Budget 2017 allowed the Department to spend €1.5bn, but just under €1.4bn left its coffers, leaving €102m unused. The bulk of savings was on funds intended for payments to farmers under rural development schemes, which came €80m under budget.

  • TAMS II payments were €20m lower than expected as three quarters of participants had not yet claimed grants at the end of last year.
  • There was a €18m underspend on GLAS because of a combination of late training "due to IT systems not being in place", only 76% of applicants achieving compliance instead of the expected 85% and fewer farmers qualifying for GLAS+ than expected.
  • Delays in the Knowledge Transfer scheme and low numbers of qualifying farmers left €12m unpaid – nearly half the funds earmarked for the scheme last year.
  • The Sheep Welfare Scheme spent €9m less than planned in its first year, because of "lower numbers of farmers applied to participate in the scheme than was anticipated".
  • BDGP showed an underspend of €5m, forestry schemes €10m, organics €2m and locally led schemes a combined €4m.
  • Only ANC payments were higher than expected (by €3m), while delayed AEOS payments from previous years added €5m to 2017 spending.

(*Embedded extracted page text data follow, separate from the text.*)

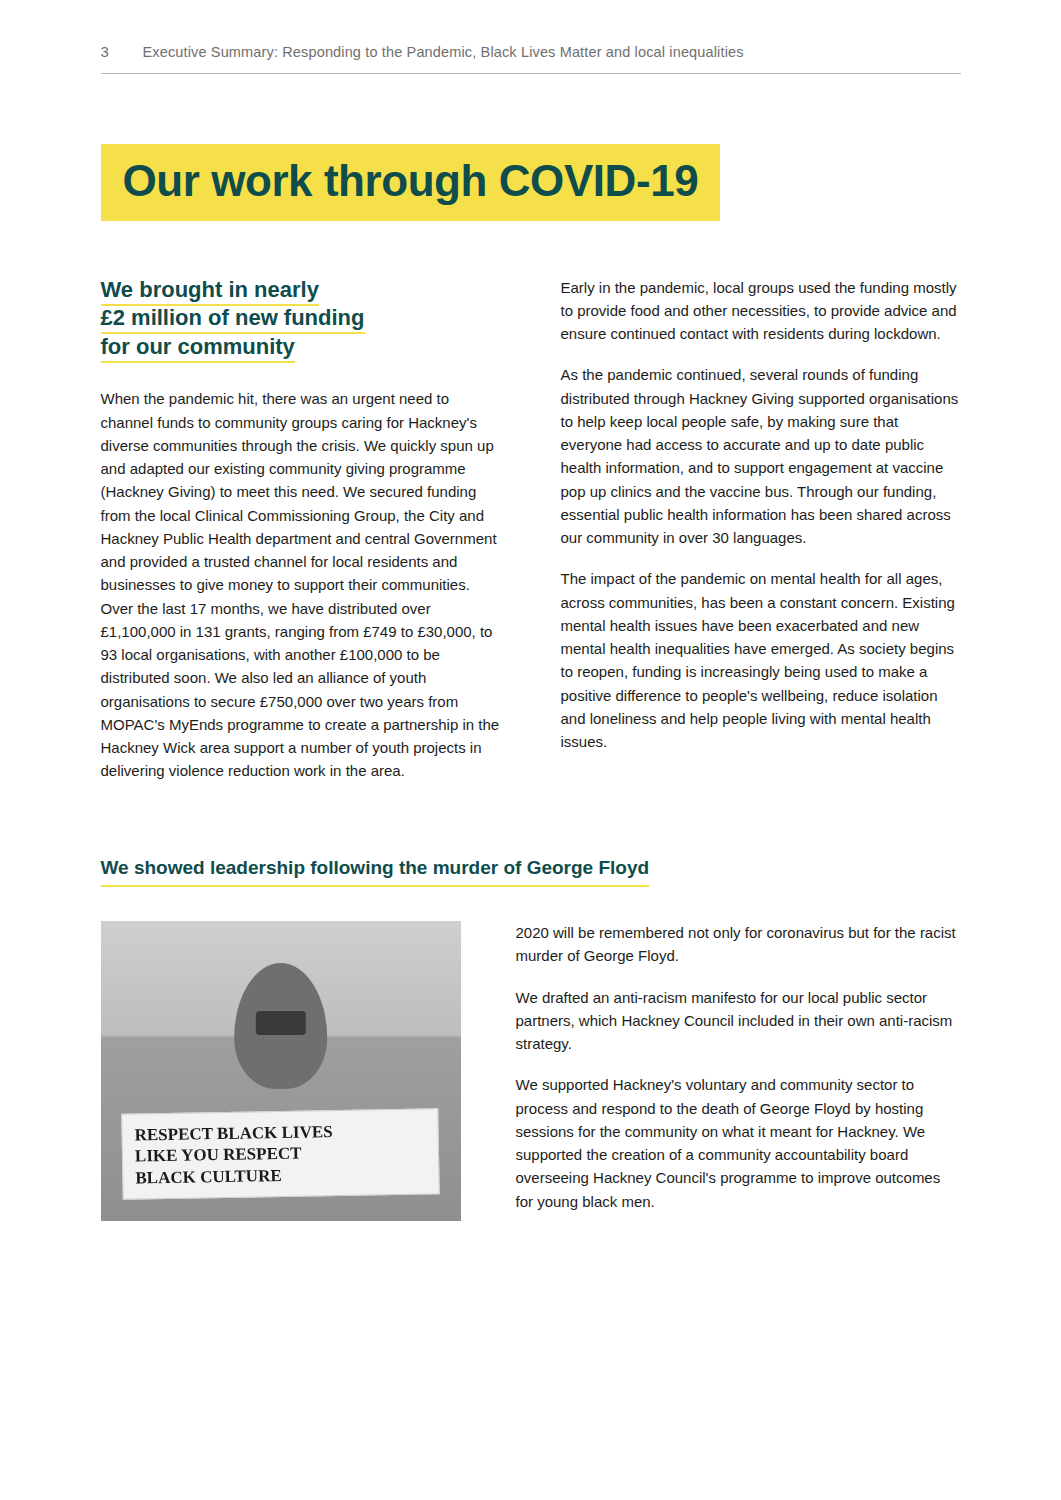3
Executive Summary: Responding to the Pandemic, Black Lives Matter and local inequalities
Our work through COVID-19
We brought in nearly
£2 million of new funding
for our community
When the pandemic hit, there was an urgent need to channel funds to community groups caring for Hackney's diverse communities through the crisis. We quickly spun up and adapted our existing community giving programme (Hackney Giving) to meet this need. We secured funding from the local Clinical Commissioning Group, the City and Hackney Public Health department and central Government and provided a trusted channel for local residents and businesses to give money to support their communities. Over the last 17 months, we have distributed over £1,100,000 in 131 grants, ranging from £749 to £30,000, to 93 local organisations, with another £100,000 to be distributed soon. We also led an alliance of youth organisations to secure £750,000 over two years from MOPAC's MyEnds programme to create a partnership in the Hackney Wick area support a number of youth projects in delivering violence reduction work in the area.
Early in the pandemic, local groups used the funding mostly to provide food and other necessities, to provide advice and ensure continued contact with residents during lockdown.
As the pandemic continued, several rounds of funding distributed through Hackney Giving supported organisations to help keep local people safe, by making sure that everyone had access to accurate and up to date public health information, and to support engagement at vaccine pop up clinics and the vaccine bus. Through our funding, essential public health information has been shared across our community in over 30 languages.
The impact of the pandemic on mental health for all ages, across communities, has been a constant concern. Existing mental health issues have been exacerbated and new mental health inequalities have emerged. As society begins to reopen, funding is increasingly being used to make a positive difference to people's wellbeing, reduce isolation and loneliness and help people living with mental health issues.
We showed leadership following the murder of George Floyd
RESPECT BLACK LIVES
LIKE YOU RESPECT
BLACK CULTURE
2020 will be remembered not only for coronavirus but for the racist murder of George Floyd.
We drafted an anti-racism manifesto for our local public sector partners, which Hackney Council included in their own anti-racism strategy.
We supported Hackney's voluntary and community sector to process and respond to the death of George Floyd by hosting sessions for the community on what it meant for Hackney. We supported the creation of a community accountability board overseeing Hackney Council's programme to improve outcomes for young black men.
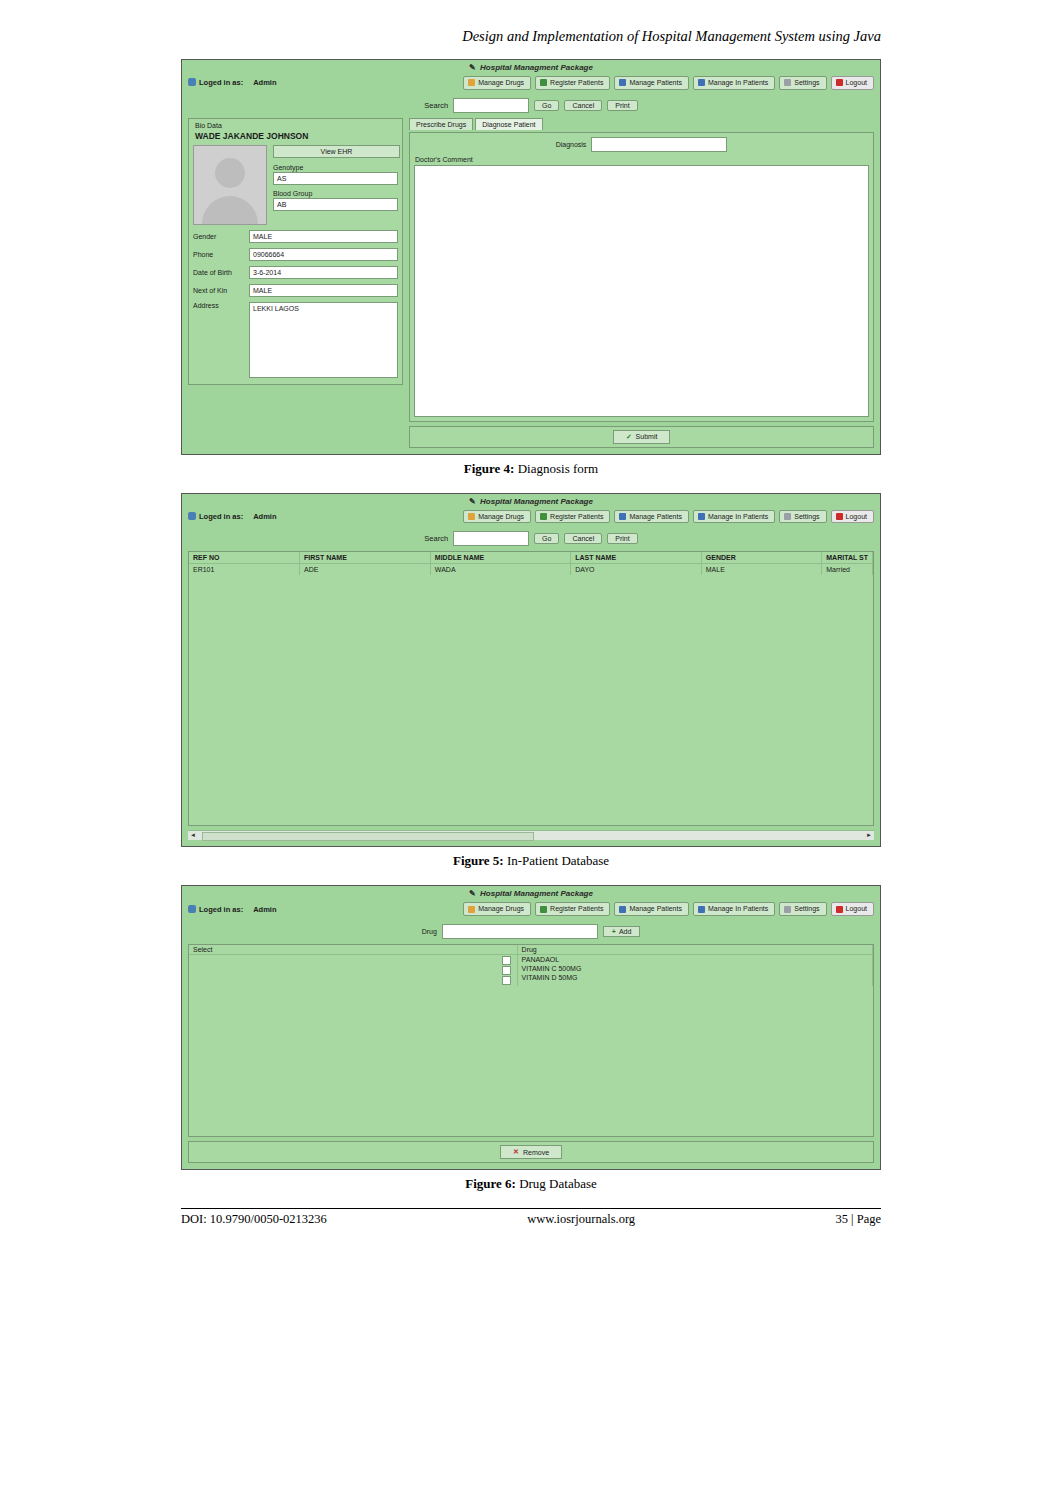Design and Implementation of Hospital Management System using Java
✎Hospital Managment Package
Loged in as:Admin
Manage Drugs Register Patients Manage Patients Manage In Patients Settings Logout
Search Go Cancel Print
Bio Data
WADE JAKANDE JOHNSON
View EHR
Genotype
AS
Blood Group
AB
Gender
MALE
Phone
09066664
Date of Birth
3-6-2014
Next of Kin
MALE
Address
LEKKI LAGOS
Prescribe Drugs Diagnose Patient
Diagnosis
Doctor's Comment
✓Submit
Figure 4: Diagnosis form
✎Hospital Managment Package
Loged in as:Admin
Manage Drugs Register Patients Manage Patients Manage In Patients Settings Logout
Search Go Cancel Print
| REF NO | FIRST NAME | MIDDLE NAME | LAST NAME | GENDER | MARITAL ST |
| --- | --- | --- | --- | --- | --- |
| ER101 | ADE | WADA | DAYO | MALE | Married |
◄ ►
Figure 5: In-Patient Database
✎Hospital Managment Package
Loged in as:Admin
Manage Drugs Register Patients Manage Patients Manage In Patients Settings Logout
Drug +Add
| Select | Drug |
| --- | --- |
| | PANADAOL VITAMIN C 500MG VITAMIN D 50MG |
✕Remove
Figure 6: Drug Database
DOI: 10.9790/0050-0213236
www.iosrjournals.org
35 | Page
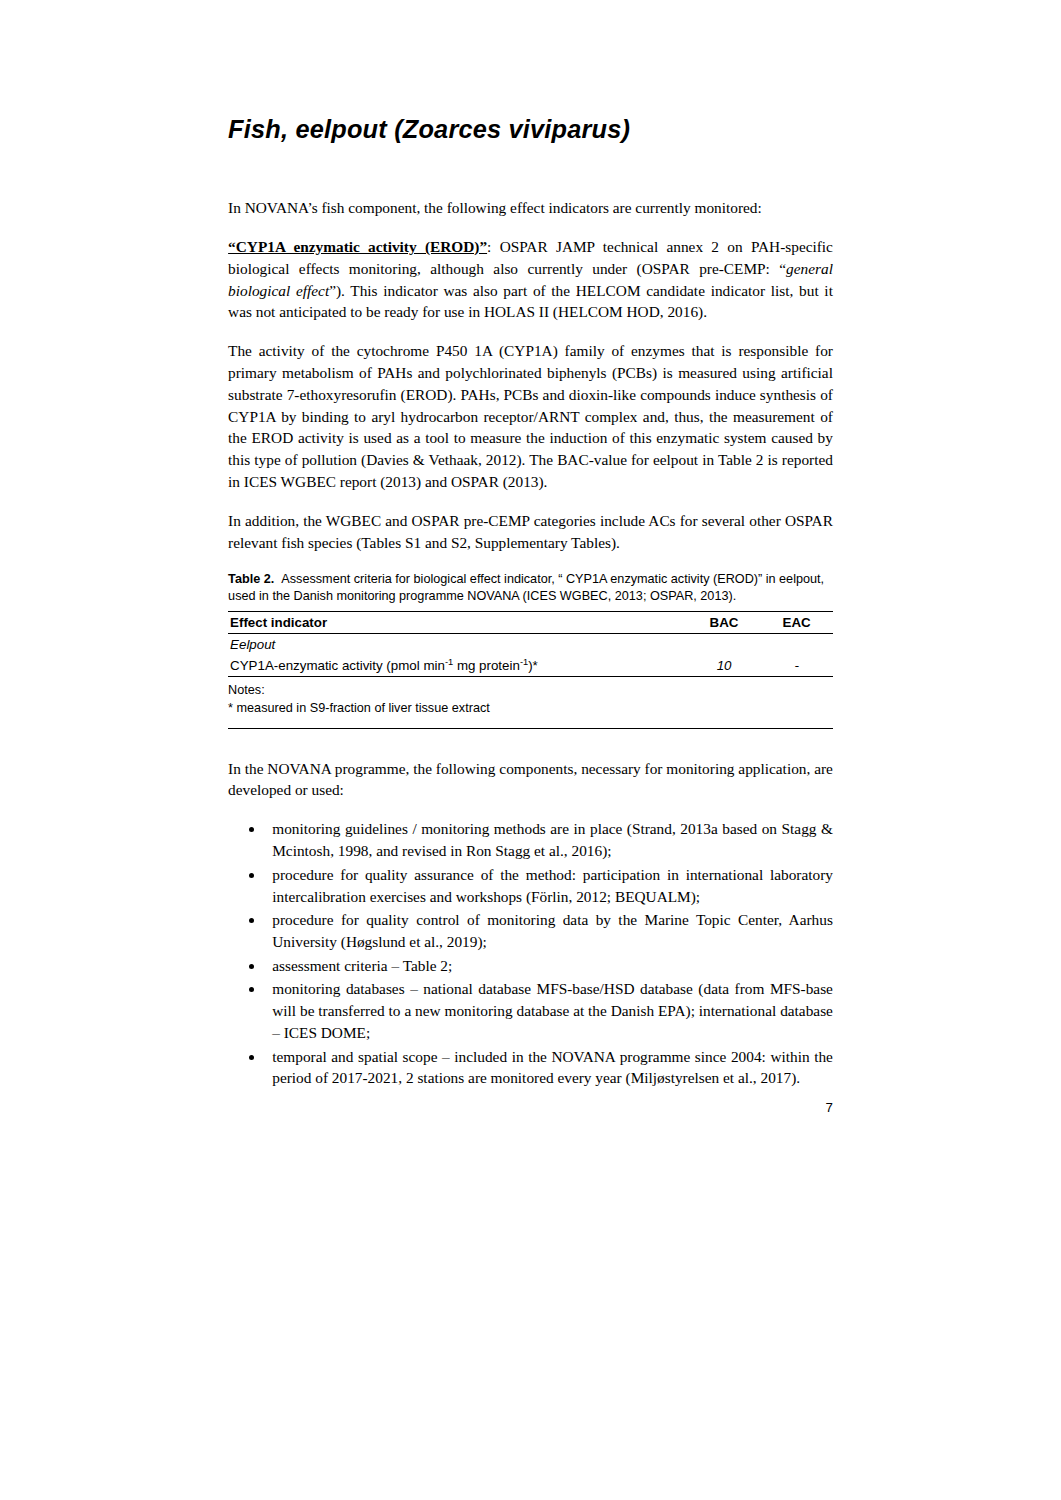Fish, eelpout (Zoarces viviparus)
In NOVANA’s fish component, the following effect indicators are currently monitored:
“CYP1A enzymatic activity (EROD)”: OSPAR JAMP technical annex 2 on PAH-specific biological effects monitoring, although also currently under (OSPAR pre-CEMP: “general biological effect”). This indicator was also part of the HELCOM candidate indicator list, but it was not anticipated to be ready for use in HOLAS II (HELCOM HOD, 2016).
The activity of the cytochrome P450 1A (CYP1A) family of enzymes that is responsible for primary metabolism of PAHs and polychlorinated biphenyls (PCBs) is measured using artificial substrate 7-ethoxyresorufin (EROD). PAHs, PCBs and dioxin-like compounds induce synthesis of CYP1A by binding to aryl hydrocarbon receptor/ARNT complex and, thus, the measurement of the EROD activity is used as a tool to measure the induction of this enzymatic system caused by this type of pollution (Davies & Vethaak, 2012). The BAC-value for eelpout in Table 2 is reported in ICES WGBEC report (2013) and OSPAR (2013).
In addition, the WGBEC and OSPAR pre-CEMP categories include ACs for several other OSPAR relevant fish species (Tables S1 and S2, Supplementary Tables).
Table 2. Assessment criteria for biological effect indicator, “ CYP1A enzymatic activity (EROD)” in eelpout, used in the Danish monitoring programme NOVANA (ICES WGBEC, 2013; OSPAR, 2013).
| Effect indicator | BAC | EAC |
| --- | --- | --- |
| Eelpout | | |
| CYP1A-enzymatic activity (pmol min -1 mg protein -1 )* | 10 | - |
Notes:
* measured in S9-fraction of liver tissue extract
In the NOVANA programme, the following components, necessary for monitoring application, are developed or used:
monitoring guidelines / monitoring methods are in place (Strand, 2013a based on Stagg & Mcintosh, 1998, and revised in Ron Stagg et al., 2016);
procedure for quality assurance of the method: participation in international laboratory intercalibration exercises and workshops (Förlin, 2012; BEQUALM);
procedure for quality control of monitoring data by the Marine Topic Center, Aarhus University (Høgslund et al., 2019);
assessment criteria – Table 2;
monitoring databases – national database MFS-base/HSD database (data from MFS-base will be transferred to a new monitoring database at the Danish EPA); international database – ICES DOME;
temporal and spatial scope – included in the NOVANA programme since 2004: within the period of 2017-2021, 2 stations are monitored every year (Miljøstyrelsen et al., 2017).
7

    Other unforeseen expenditure included €600,000 for the crop loss scheme supporting areas hit by last year's bad harvest and for flooding compensation in Co Donegal, and €6m in additional Brexit funding for Bord Bia.

    Largest surplus

    The Department again had the largest gross surplus of any Government agency, after underspending by €106m in 2016. However, an €84m payment due from the EU in December 2017 came late in January 2018. This meant the Department's net surplus was artificially reduced to €24m and it was able to retain those funds for use this year, instead of returning them to the Exchequer as was the case after 2016.

    Despite successive underspends on rural development schemes, Minister for Agriculture Michael Creed has made repeated public assurances that all budgets would be spent as part of the current CAP, which ends in 2020. Last March, he said those schemes may in fact run a €300m overspend once all participants are fully paid.